Только когда все улеглись на покой, Сенька допил до дна вторую бутылку и захрапел вместе со всеми довольным, раскатистым храпом.
Наступил желанный вечер, когда все было готово. Еще в обед, спустя два дня, как Сенька плавал на середину Двины, четыре артиллериста с соседней нам батареи приволокли на себе трехаршинный баллон, набитый пироксилином да, наверно, и всем, что у них нашлось под рукой.
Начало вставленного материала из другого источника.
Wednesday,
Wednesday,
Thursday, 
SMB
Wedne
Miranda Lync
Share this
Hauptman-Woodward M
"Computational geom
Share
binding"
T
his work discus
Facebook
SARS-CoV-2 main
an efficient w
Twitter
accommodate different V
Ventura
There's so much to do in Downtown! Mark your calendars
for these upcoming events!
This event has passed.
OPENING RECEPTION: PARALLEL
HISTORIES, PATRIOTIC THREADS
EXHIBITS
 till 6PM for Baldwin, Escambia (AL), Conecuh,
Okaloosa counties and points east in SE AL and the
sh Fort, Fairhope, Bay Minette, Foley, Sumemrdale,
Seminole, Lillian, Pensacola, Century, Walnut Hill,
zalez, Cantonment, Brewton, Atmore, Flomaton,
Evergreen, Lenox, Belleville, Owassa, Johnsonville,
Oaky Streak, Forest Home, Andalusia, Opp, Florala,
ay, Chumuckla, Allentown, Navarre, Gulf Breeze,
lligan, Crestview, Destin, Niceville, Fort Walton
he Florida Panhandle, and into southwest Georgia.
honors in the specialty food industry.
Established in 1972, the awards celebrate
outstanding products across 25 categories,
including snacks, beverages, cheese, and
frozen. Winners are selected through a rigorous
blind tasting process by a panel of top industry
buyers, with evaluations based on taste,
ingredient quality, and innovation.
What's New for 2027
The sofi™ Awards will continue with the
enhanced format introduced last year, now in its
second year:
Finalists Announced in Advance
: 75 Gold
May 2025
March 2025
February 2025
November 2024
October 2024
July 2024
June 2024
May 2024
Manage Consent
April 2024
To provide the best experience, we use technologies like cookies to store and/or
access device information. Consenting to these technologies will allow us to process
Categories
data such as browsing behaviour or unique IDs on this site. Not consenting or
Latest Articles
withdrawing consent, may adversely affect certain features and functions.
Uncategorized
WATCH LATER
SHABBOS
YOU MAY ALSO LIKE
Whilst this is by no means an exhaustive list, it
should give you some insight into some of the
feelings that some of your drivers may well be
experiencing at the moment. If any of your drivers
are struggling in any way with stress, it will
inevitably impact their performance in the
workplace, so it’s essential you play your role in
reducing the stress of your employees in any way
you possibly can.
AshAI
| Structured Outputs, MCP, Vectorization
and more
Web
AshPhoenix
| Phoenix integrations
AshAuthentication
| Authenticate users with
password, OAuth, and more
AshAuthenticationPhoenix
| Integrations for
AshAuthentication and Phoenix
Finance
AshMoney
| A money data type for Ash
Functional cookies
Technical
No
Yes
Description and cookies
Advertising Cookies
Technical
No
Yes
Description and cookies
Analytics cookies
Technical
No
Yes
Иван Палыч, когда встретил их в сосновом лесу сзади наблюдательного, так только и сказал, гладя по чугунному чреву:
— Здорово, здорово, прикатили борова!
Борова этого, по указанию Сеньки, мы привязали на плот, с боков и сверху обложили солдатским хлебом большими ломтями, сухарями осыпали, которые у нас по положению на случай перехода имелись всегда, сухарей мы этих не ели, да их и есть было нельзя, они были твёрды как камень и переходили который уж год от одной роты в другую, сверху положил Сенька целый хлеб, круглый, как поповская шляпа, а в хлеб врезал маленьким складничком солоницу и в солоницу соли насыпал.
Понравилось всем это нам, потому что на войну не походило, а походило больше на игру и забаву.
— Пусть немец об наши сухарики зубы во рту обломает!..
Наступила темная ночь.
Веревку Голубки притащили еще вчера и прикрепили у замаскированного хода к Двине, где на ночь иногда залегали пикеты. По этому ходу сейчас потащили баллон, ход был узкий — двум разойтиться, потому несли плот с баллоном, взявши его на ребро, солдаты все ж сухари собрали в мешок, а целый хлеб с солоницей Голубок донес в обеих руках, боялся он соль по дороге просыпать, что бывает всегда не к добру и к неудаче.
Не хотели солдаты нарушать обряд угощенья, твердо веря помраченной душой, что, может, эти-то вот сухари и трудная, политая их же потом и кровью краюха черного хлеба как раз и взорвется под самым сердцем островушного немца и отобьет у него надолго охоту мешать спокойно спать мужикам и думать во сне о своей сироте полосе, о женах, впрягшихся в плуги, и ждать в бессонные ночи светлого часа, когда придет на сиротскую ниву чудесный гость с колосяным снопом за плечами, в одной руке с острым серпом, в другой — с большим пучком чернополосной ромашки и синих, как небесная синь, васильков, — нивный гость, захожий странник, незримый страж деревни: мир!